Dynamics of molecular adsorption of ethane with platinum(111): a supersonic molecular beam study. Arumainayagam, Christopher R.; Schoofs, Gregory R.; McMaster, Mark C.; Madix, Robert J. Dep. Chem., Stanford Univ., Stanford, CA, USA. J. Phys. Chem. (1991), 95(3), 1041-7. CODEN: JPCHAX ISSN: 0022-3654. Journal written in English. CAN 114:89066 AN 1991:89066 CAPLUS (Copyright 2001 ACS)
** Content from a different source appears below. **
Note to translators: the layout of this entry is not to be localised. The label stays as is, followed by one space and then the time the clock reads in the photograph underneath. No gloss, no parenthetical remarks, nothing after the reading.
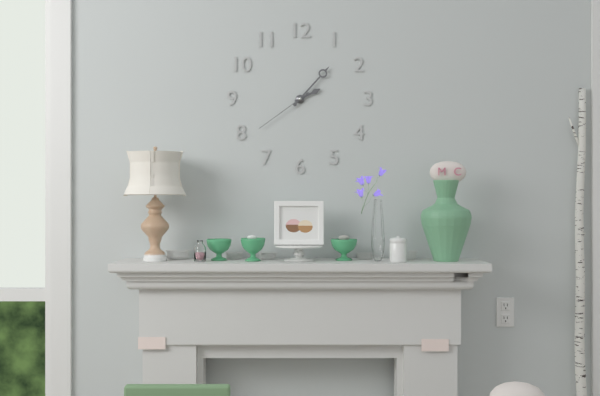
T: 2:07:39
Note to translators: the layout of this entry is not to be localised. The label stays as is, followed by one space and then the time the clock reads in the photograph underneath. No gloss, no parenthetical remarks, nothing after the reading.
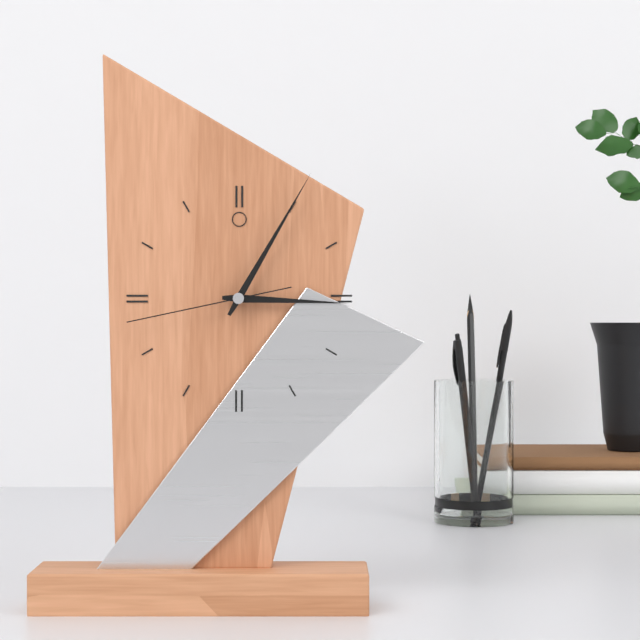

The mol. interaction of C₂H₆ with Pt(111) was studied by using supersonic mol. beam techniques and temp.-programmed desorption (TPD). Ethane adsorbs molecularly on the terrace sites of Pt(111) at 95 K with a satn. coverage of .apprx.0.3 monolayer and desorbs at .apprx.132 K during TPD. Isothermal desorption expts. suggest that C₂H₆ desorbs from the second layer with first-order desorption kinetics. Dissocn. of molecularly adsorbed C₂H₆ is negligible upon subsequent heating. The trapping probability of C₂H₆ on the clean surface at normal incidence decreases from .apprx.0.91 to 0.13 as the incident translational energy (E_t) increases from 6 to 40 kJ/mol at a surface temp. of 95 K in apparent semiquant. agreement with a modified hard-cube model. However, over a range of incident angles, Q_i, the initial trapping probability scales with E_t(cos² Q_i) demonstrating the participation of momentum parallel to the surface in the trapping process and the necessity of more sophisticated theories, such as 3-dimensional trajectory calcns., to describe adequately trapping over a wide range of incident translational energies and incident angles. At all incident translational energies studied, the trapping probability of C₂H₆ at a surface temp. of 95 K increases continuously with C₂H₆ coverage up to monolayer satn., indicating that C₆H₆ traps more efficiently onto adsorbed C₂H₆ than onto a clean surface. This behavior is expected since the mass of adsorbed C₂H₆ is significantly less than that of a Pt atom, leading to increased energy transfer upon impact with the adsorbed species. Based on this principle, extrinsic precursor states are expected for mol. adsorption on all surfaces except at translational energies that preclude trapping into the second layer. Together with mol. beam expts. of C₂H₆ dissocn. on Pt(111) performed in the authors' lab., the exptl. results indicate that dissociative C₂H₆ adsorption on Pt(111) proceeds more effectively via direct collisional activation at high incident translational energies rather than via a precursor-medicated mechanism at low incident translational energies.